Friday before last we awoke to the news of the massacre in Aurora, Colorado. Even though my heart was breaking for the senseless murders, I like many of us who identify as Black, held my breath and hoped and prayed that the killer was not Black. That he or she did not look like me. Later I found out, after perusing quite a few blogs and Twitter feeds that many Muslims had the same anxious moment. Both Muslims and Black folk are so stereotyped and maligned in the media that it has almost become second nature for us to wish, most times even aloud, that we hope the perp is white or at the very least does not look like us. Because looking like us in this social mediated “post-racial” very racial age means looking like a thug (ie. Trayvon Martin) or looking like a terrorist (ie.Shaima Alawadi). And everyone knows thugs and terrorists are always guilty. The Hoodie to Hijab movement was born out of these two senseless murders and I thought the significance and symbolism couldn’t be stronger and more complicated and more misunderstood.

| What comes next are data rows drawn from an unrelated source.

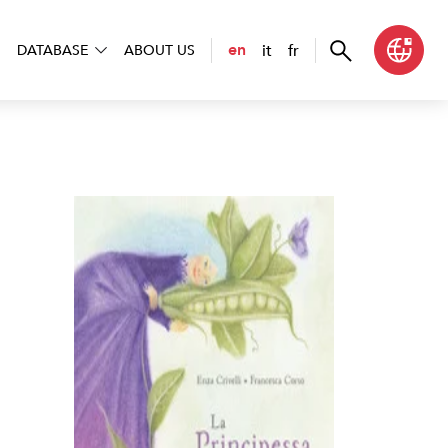
it
fr
en
DATABASE
ABOUT US
ncipessa sul pisello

I have quite a few friends who are Muslim, but only one of my homegrrrls wears a hijab. Earlier the same week of the “Dark Knight” murders she had taken to Facebook to vent about a fellow Muslim, presumably a friend, not knowing she was also a Muslima. “How could this be,” she wondered. “I wear a hijab, I’ve prayed with this woman and we’ve fasted during Ramadan together!” You see my grrrl wears a hijab, recognizes Ramadan and is not shy at all about her faith, but she is also an avid biker, an up and coming major photographer, she talks about the power and passion of love on her Facebook page, she takes trips, many alone, and she has no problem giving her opinion. So as a slight to her, maybe unconventional, stance as a Muslima her “friend” played slick. She acted like she never knew they were of the same faith despite, or maybe inspite of, my homegrrrl’s hijab.
I started thinking about the hijab and how it informs and liberates, but how it can also constrain and malign. So many assumptions and expectations of what it means to be a hijabi are projected on young women, who for the most part CHOOSE to publicly acknowledge their faith through their dress. It just got me thinking about freedom in the face of stereotypes. How power is lodged in the seams of prejudice.

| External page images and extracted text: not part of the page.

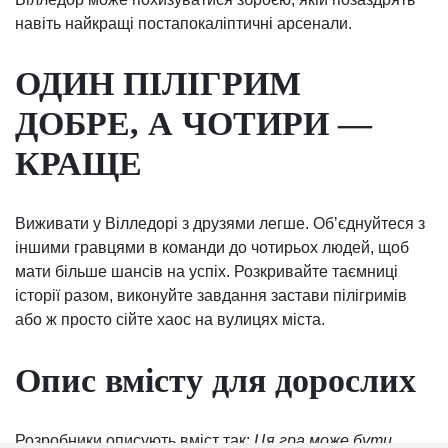
навіть найкращі постапокаліптичні арсенали.
ОДИН ПІЛІГРИМ
ДОБРЕ, А ЧОТИРИ —
КРАЩЕ
Виживати у Вілледорі з друзями легше. Обʼєднуйтеся з
іншими гравцями в команди до чотирьох людей, щоб
мати більше шансів на успіх. Розкривайте таємниці
історії разом, виконуйте завдання застави пілігримів
або ж просто сійте хаос на вулицях міста.
Опис вмісту для дорослих
Розробники описують вміст так:
Ця гра може бути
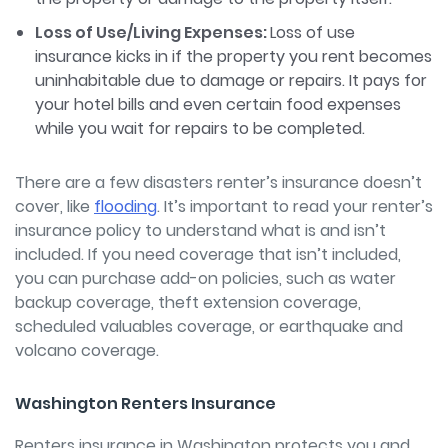
Loss of Use/Living Expenses:
Loss of use
insurance kicks in if the property you rent becomes
uninhabitable due to damage or repairs. It pays for
your hotel bills and even certain food expenses
while you wait for repairs to be completed.
There are a few disasters renter’s insurance doesn’t
cover, like
flooding
.
It’s important to read your renter’s
insurance policy to understand what is and isn’t
included. If you need coverage that isn’t included,
you can purchase add-on policies, such as water
backup coverage, theft extension coverage,
scheduled valuables coverage, or earthquake and
volcano coverage.
Washington Renters Insurance
Renters insurance in Washington protects you and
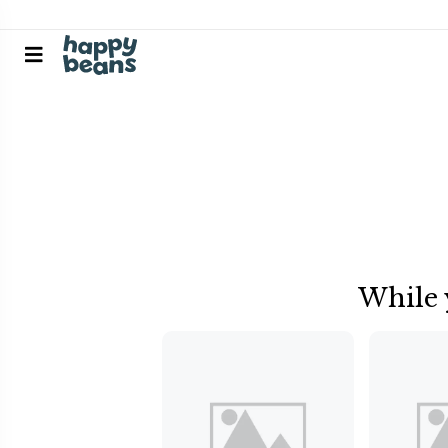
While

I recalled some pictures that comrade Yasiin Bey shared with me of two hijabis with boards—one a surfer the other a skateboarder. I loved these images so much that I asked to have copies. They were empowering to me and I’m not even Muslim. I understand, however, and full-heartedly believe in the power to revise notions of beauty, femininity, and Blackness. I saw that these sistren were revising notions of what it means to be hijabi. In the NY Times two weeks ago Ayesha Nusrat said as much in her piece, “The Freedom of the Hijab.”

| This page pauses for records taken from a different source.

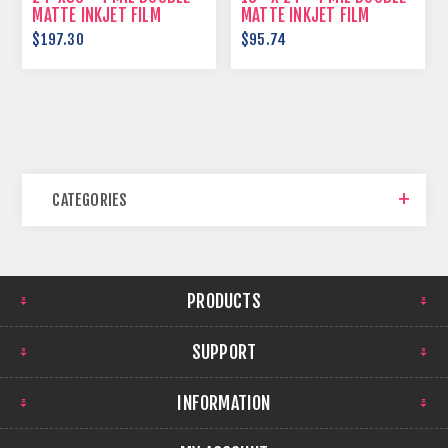
MATTE INKJET FILM
MATTE INKJET FILM
$197.30
$95.74
CATEGORIES
PRODUCTS
SUPPORT
INFORMATION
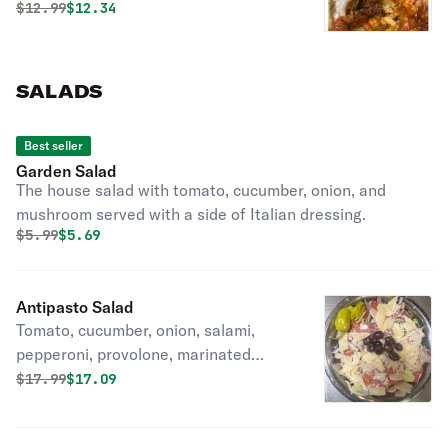
Original price was
Discounted price is
$
12.99
$12.34
SALADS
Best seller
Garden Salad
The house salad with tomato, cucumber, onion, and
mushroom served with a side of Italian dressing.
Original price was
Discounted price is
$
5.99
$5.69
Antipasto Salad
Tomato, cucumber, onion, salami,
pepperoni, provolone, marinated
artichoke hearts, Parmesan cheese,
Original price was
Discounted price is
$
17.99
$17.09
and olives served with a side of
Italian dressing. Pepperoncinis too.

“As an extension of my personality and identity, it instigates me to challenge the misconception that Muslim women lack the bravery, intellect and resilience to challenge authority and fight for their own rights. Every time I see my reflection in the mirror, I see a woman who has chosen to be a rights activist, who happens to be a Muslim and covers her hair incidentally.”
That same Friday of the massacre, incidentally marked the first full day of Ramadan. So in the spirit of Ramadan I write this and ask you: When you look in the mirror who do you see? What type of woman (or man) do you see in the reflection and does your reflection echo the freedom of your spirit to be who you want to be?
This post is dedicated to Laylah, Thembisa & Bashir.